Gemeinderat Vogtareuth berät über Gemeindesaal in Zaisering

„Eine vernünftige Lösung muss her“

von Redaktion

Der Brandschutz hat dem Gemeindesaal in Zaisering den Riegel vorgeschoben: Veranstaltungen mit mehr als 30 Personen dürfen hier nicht mehr stattfinden. „Eine vernünftige Lösung muss her“, fasste Vogtareuths Bürgermeister Rudolf Leitmannstetter die Stimmung im Gemeinderat zusammen.

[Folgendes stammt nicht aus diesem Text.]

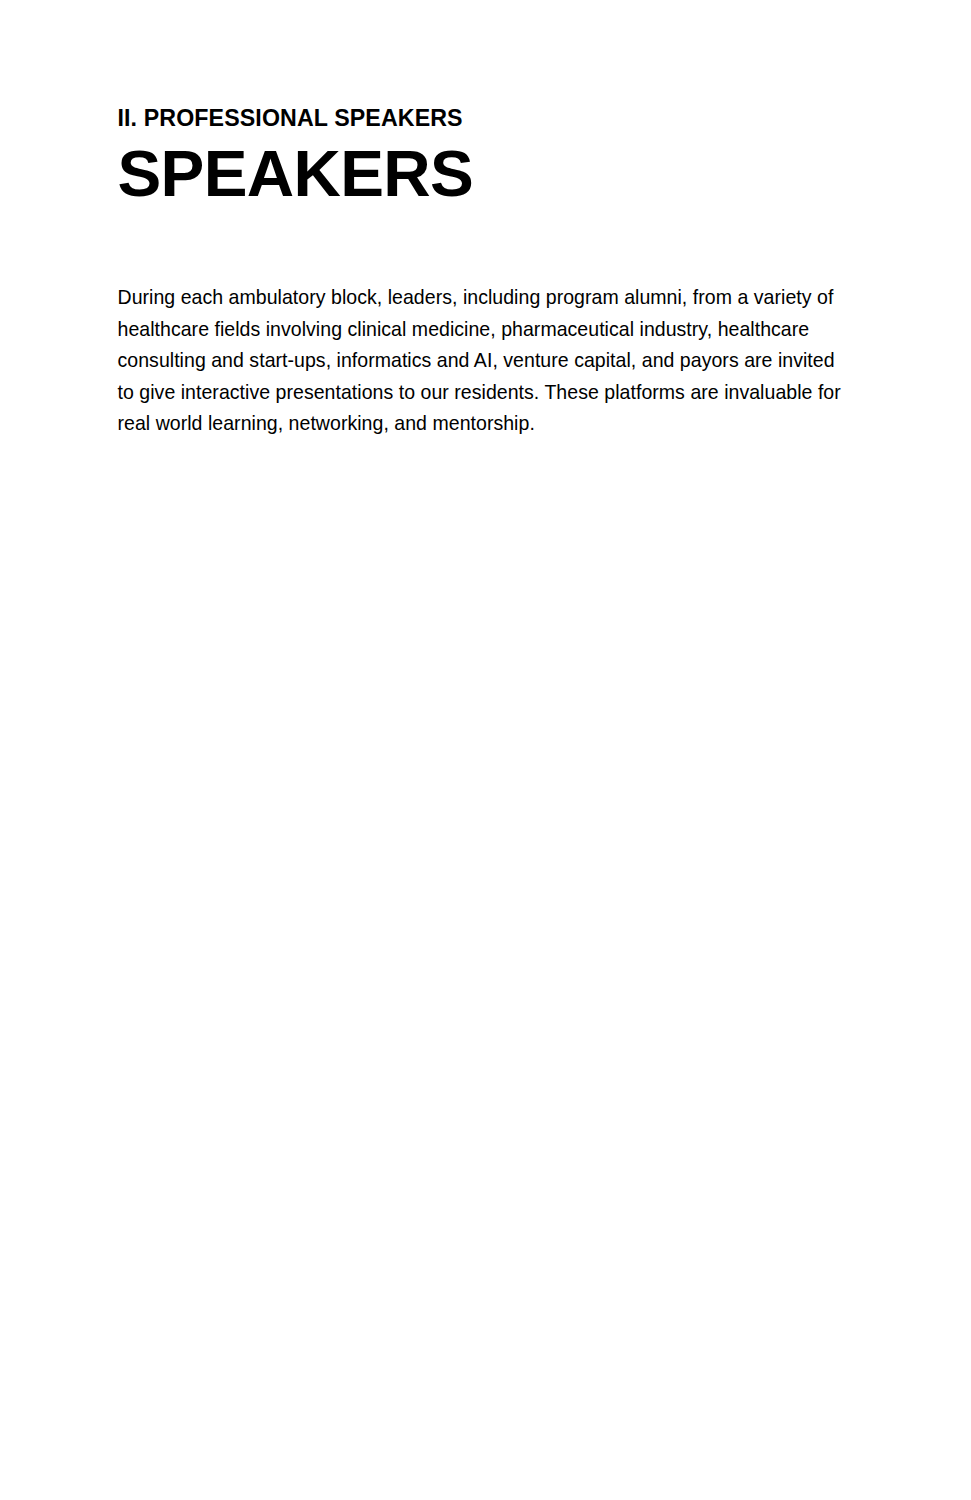II. PROFESSIONAL SPEAKERS
SPEAKERS
During each ambulatory block, leaders, including program alumni, from a variety of healthcare fields involving clinical medicine, pharmaceutical industry, healthcare consulting and start-ups, informatics and AI, venture capital, and payors are invited to give interactive presentations to our residents. These platforms are invaluable for real world learning, networking, and mentorship.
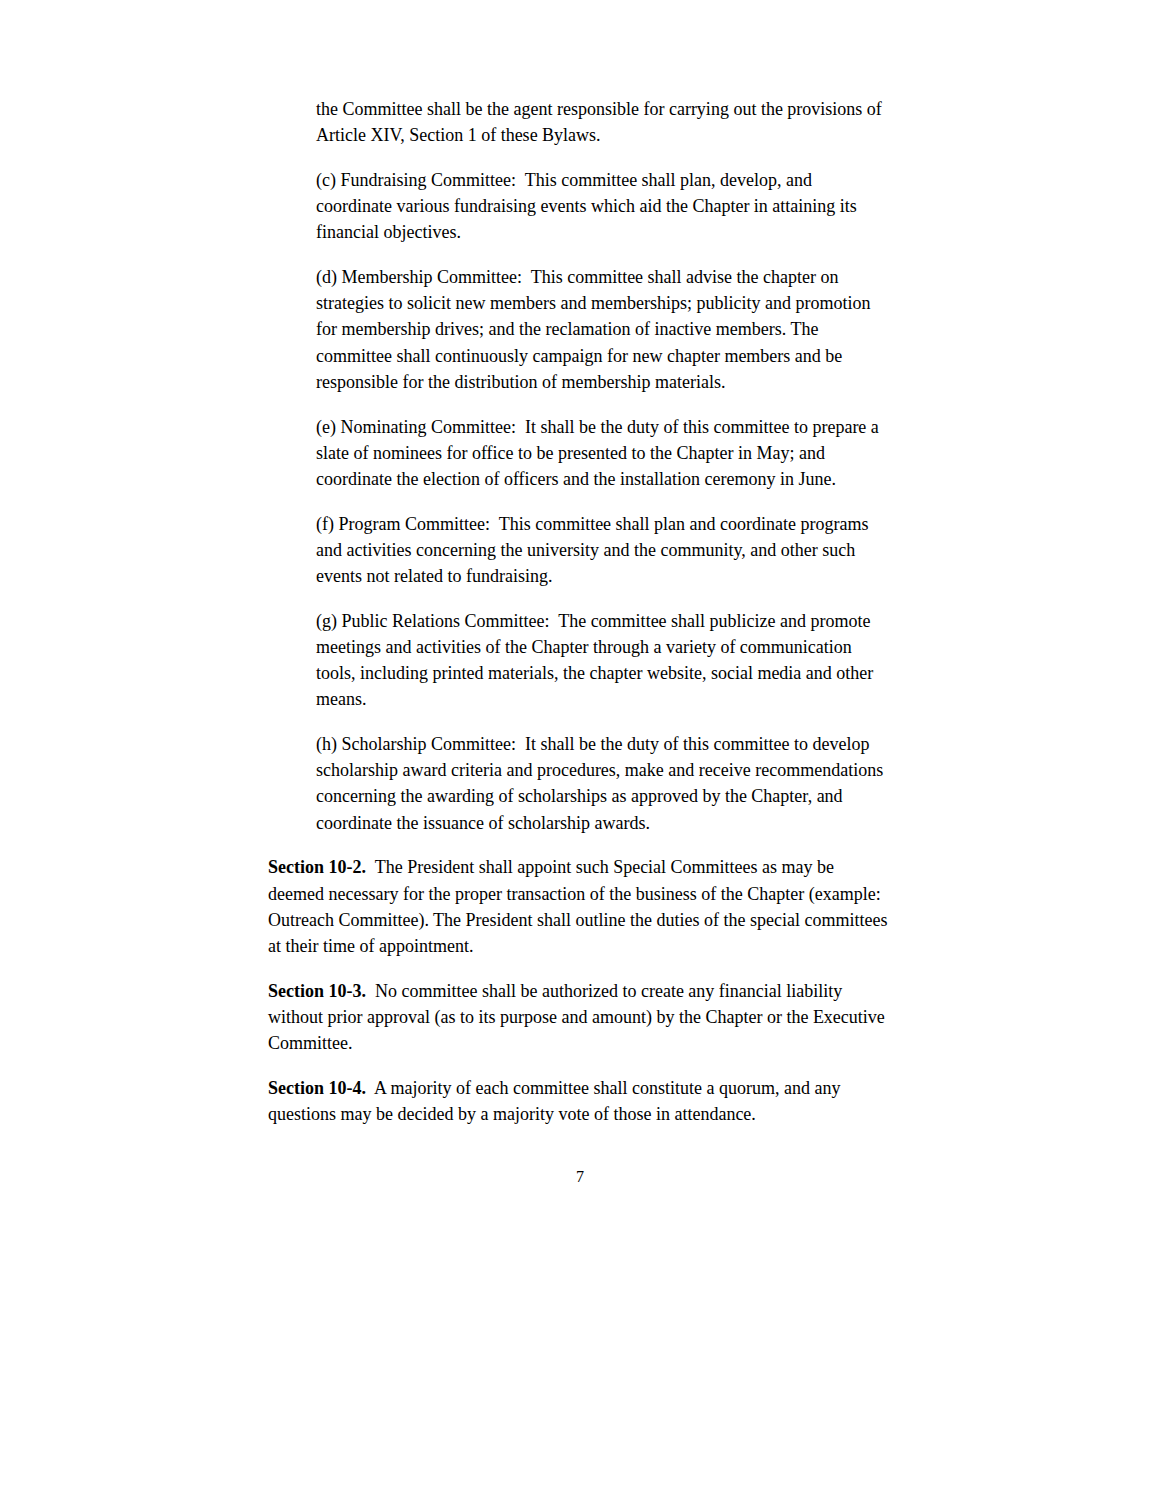the Committee shall be the agent responsible for carrying out the provisions of Article XIV, Section 1 of these Bylaws.
(c) Fundraising Committee: This committee shall plan, develop, and coordinate various fundraising events which aid the Chapter in attaining its financial objectives.
(d) Membership Committee: This committee shall advise the chapter on strategies to solicit new members and memberships; publicity and promotion for membership drives; and the reclamation of inactive members. The committee shall continuously campaign for new chapter members and be responsible for the distribution of membership materials.
(e) Nominating Committee: It shall be the duty of this committee to prepare a slate of nominees for office to be presented to the Chapter in May; and coordinate the election of officers and the installation ceremony in June.
(f) Program Committee: This committee shall plan and coordinate programs and activities concerning the university and the community, and other such events not related to fundraising.
(g) Public Relations Committee: The committee shall publicize and promote meetings and activities of the Chapter through a variety of communication tools, including printed materials, the chapter website, social media and other means.
(h) Scholarship Committee: It shall be the duty of this committee to develop scholarship award criteria and procedures, make and receive recommendations concerning the awarding of scholarships as approved by the Chapter, and coordinate the issuance of scholarship awards.
Section 10-2. The President shall appoint such Special Committees as may be deemed necessary for the proper transaction of the business of the Chapter (example: Outreach Committee). The President shall outline the duties of the special committees at their time of appointment.
Section 10-3. No committee shall be authorized to create any financial liability without prior approval (as to its purpose and amount) by the Chapter or the Executive Committee.
Section 10-4. A majority of each committee shall constitute a quorum, and any questions may be decided by a majority vote of those in attendance.
7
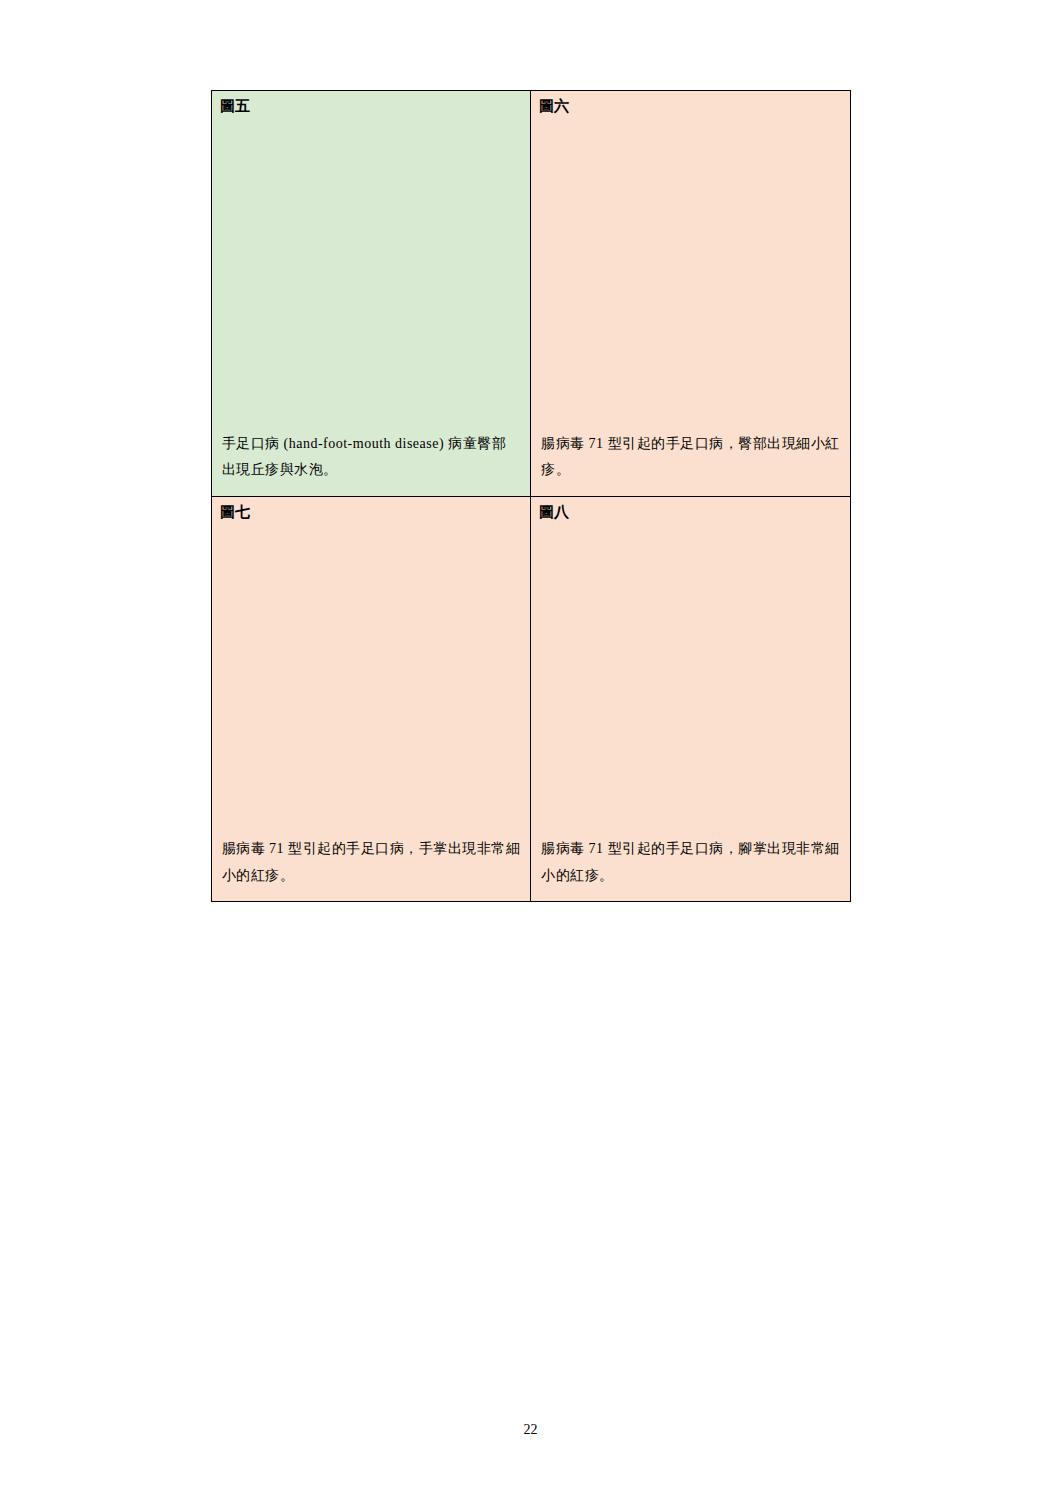| 圖五 手足口病 (hand-foot-mouth disease) 病童臀部出現丘疹與水泡。 | 圖六 腸病毒 71 型引起的手足口病，臀部出現細小紅疹。 |
| 圖七 腸病毒 71 型引起的手足口病，手掌出現非常細小的紅疹。 | 圖八 腸病毒 71 型引起的手足口病，腳掌出現非常細小的紅疹。 |
22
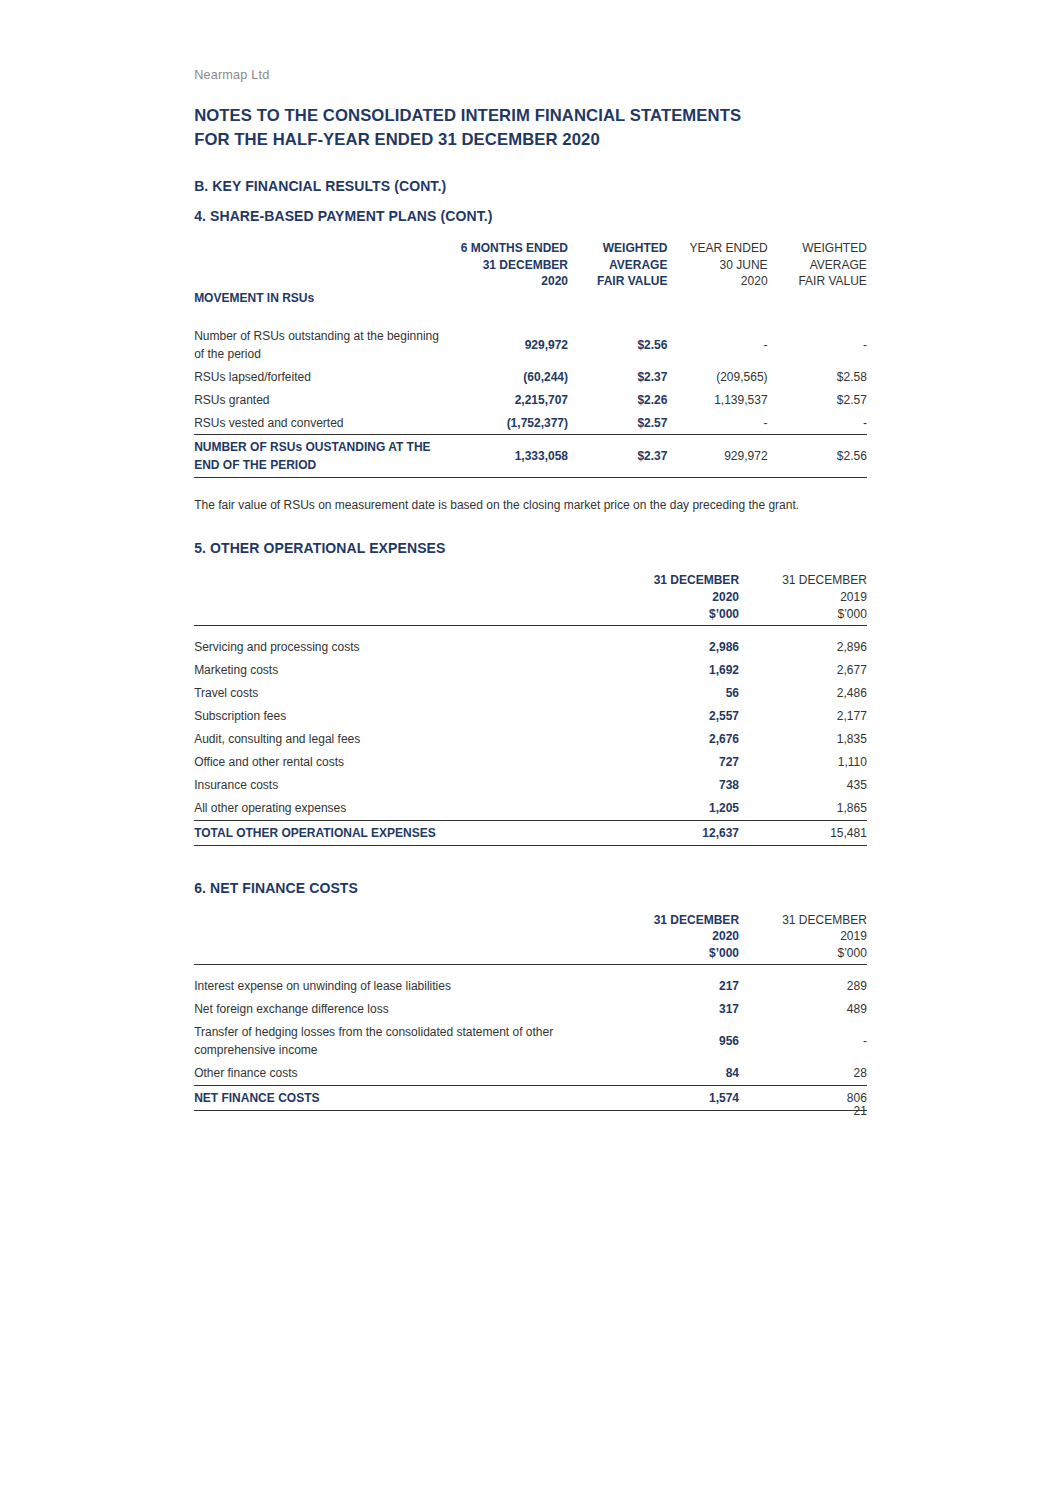Nearmap Ltd
NOTES TO THE CONSOLIDATED INTERIM FINANCIAL STATEMENTS
FOR THE HALF-YEAR ENDED 31 DECEMBER 2020
B. KEY FINANCIAL RESULTS (CONT.)
4. SHARE-BASED PAYMENT PLANS (CONT.)
| | 6 MONTHS ENDED 31 DECEMBER 2020 | WEIGHTED AVERAGE FAIR VALUE | YEAR ENDED 30 JUNE 2020 | WEIGHTED AVERAGE FAIR VALUE |
| --- | --- | --- | --- | --- |
| MOVEMENT IN RSUs | | | | |
| Number of RSUs outstanding at the beginning of the period | 929,972 | $2.56 | - | - |
| RSUs lapsed/forfeited | (60,244) | $2.37 | (209,565) | $2.58 |
| RSUs granted | 2,215,707 | $2.26 | 1,139,537 | $2.57 |
| RSUs vested and converted | (1,752,377) | $2.57 | - | - |
| NUMBER OF RSUs OUSTANDING AT THE END OF THE PERIOD | 1,333,058 | $2.37 | 929,972 | $2.56 |
The fair value of RSUs on measurement date is based on the closing market price on the day preceding the grant.
5. OTHER OPERATIONAL EXPENSES
| | 31 DECEMBER | 31 DECEMBER |
| --- | --- | --- |
| | 2020 | 2019 |
| | $’000 | $’000 |
| Servicing and processing costs | 2,986 | 2,896 |
| Marketing costs | 1,692 | 2,677 |
| Travel costs | 56 | 2,486 |
| Subscription fees | 2,557 | 2,177 |
| Audit, consulting and legal fees | 2,676 | 1,835 |
| Office and other rental costs | 727 | 1,110 |
| Insurance costs | 738 | 435 |
| All other operating expenses | 1,205 | 1,865 |
| TOTAL OTHER OPERATIONAL EXPENSES | 12,637 | 15,481 |
6. NET FINANCE COSTS
| | 31 DECEMBER | 31 DECEMBER |
| --- | --- | --- |
| | 2020 | 2019 |
| | $’000 | $’000 |
| Interest expense on unwinding of lease liabilities | 217 | 289 |
| Net foreign exchange difference loss | 317 | 489 |
| Transfer of hedging losses from the consolidated statement of other comprehensive income | 956 | - |
| Other finance costs | 84 | 28 |
| NET FINANCE COSTS | 1,574 | 806 |
21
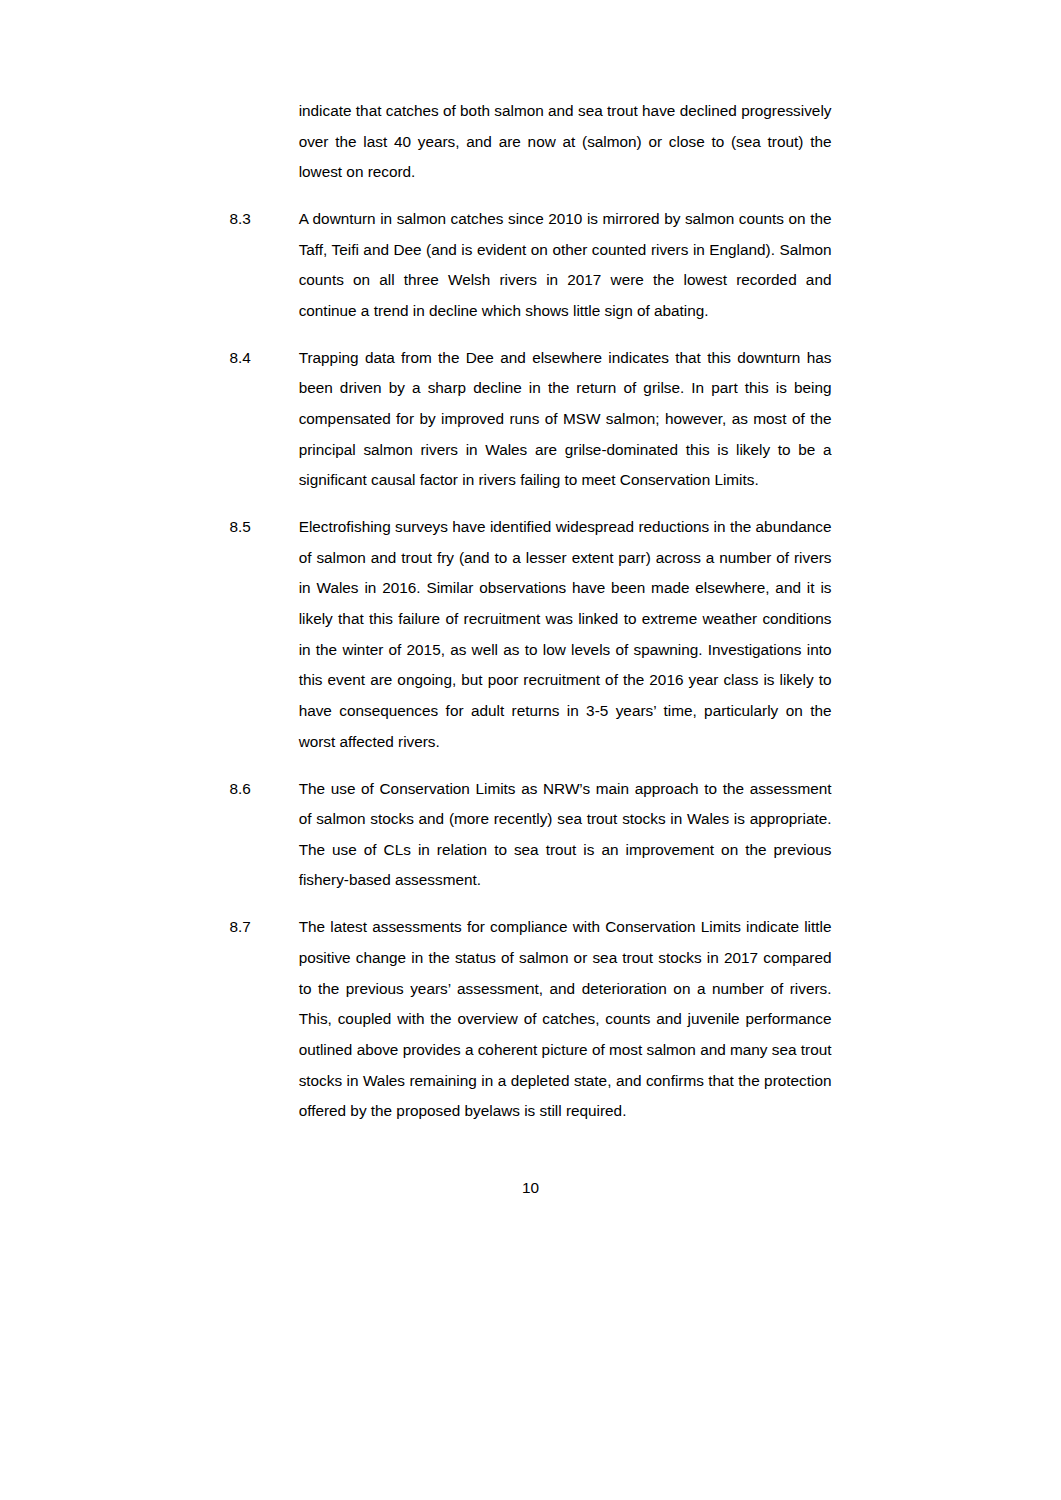indicate that catches of both salmon and sea trout have declined progressively over the last 40 years, and are now at (salmon) or close to (sea trout) the lowest on record.
8.3
A downturn in salmon catches since 2010 is mirrored by salmon counts on the Taff, Teifi and Dee (and is evident on other counted rivers in England). Salmon counts on all three Welsh rivers in 2017 were the lowest recorded and continue a trend in decline which shows little sign of abating.
8.4
Trapping data from the Dee and elsewhere indicates that this downturn has been driven by a sharp decline in the return of grilse. In part this is being compensated for by improved runs of MSW salmon; however, as most of the principal salmon rivers in Wales are grilse-dominated this is likely to be a significant causal factor in rivers failing to meet Conservation Limits.
8.5
Electrofishing surveys have identified widespread reductions in the abundance of salmon and trout fry (and to a lesser extent parr) across a number of rivers in Wales in 2016. Similar observations have been made elsewhere, and it is likely that this failure of recruitment was linked to extreme weather conditions in the winter of 2015, as well as to low levels of spawning. Investigations into this event are ongoing, but poor recruitment of the 2016 year class is likely to have consequences for adult returns in 3-5 years’ time, particularly on the worst affected rivers.
8.6
The use of Conservation Limits as NRW’s main approach to the assessment of salmon stocks and (more recently) sea trout stocks in Wales is appropriate. The use of CLs in relation to sea trout is an improvement on the previous fishery-based assessment.
8.7
The latest assessments for compliance with Conservation Limits indicate little positive change in the status of salmon or sea trout stocks in 2017 compared to the previous years’ assessment, and deterioration on a number of rivers. This, coupled with the overview of catches, counts and juvenile performance outlined above provides a coherent picture of most salmon and many sea trout stocks in Wales remaining in a depleted state, and confirms that the protection offered by the proposed byelaws is still required.
10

Vogtareuth – Die KFD-Ortsgruppe Zaisering/Leonhardspfunzen hatte an den Vogtareuther Gemeinderat einen Antrag gestellt. Die Frauengemeinschaft sei dringend auf der Suche nach einem geeigneten Raum, in dem sie künftig ihre Treffen abhalten könne. Da die Gemeinde Vogtareuth Eigentümerin des Saales ist, den die Frauen bisher in Zaisering genutzt hatten, wandten sie sich an den Gemeinderat mit der Bitte um Unterstützung. Sie bräuchten einen Saal für ihre Adventsfeier und das Binden der Adventskränze, die sie jedes Jahr für hilfsbedürftige Menschen im Pfarrverband verkaufen. Sollte die Nutzung des Gemeindesaales nicht möglich sein, dann müssten Veranstaltungen ausfallen, und es ginge ein Stück Gemeinschaft in Zaisering verloren, befürchten die Frauen, in deren Namen Theresia Plankl, Erste Vorsitzende der KFD, geschrieben hatte.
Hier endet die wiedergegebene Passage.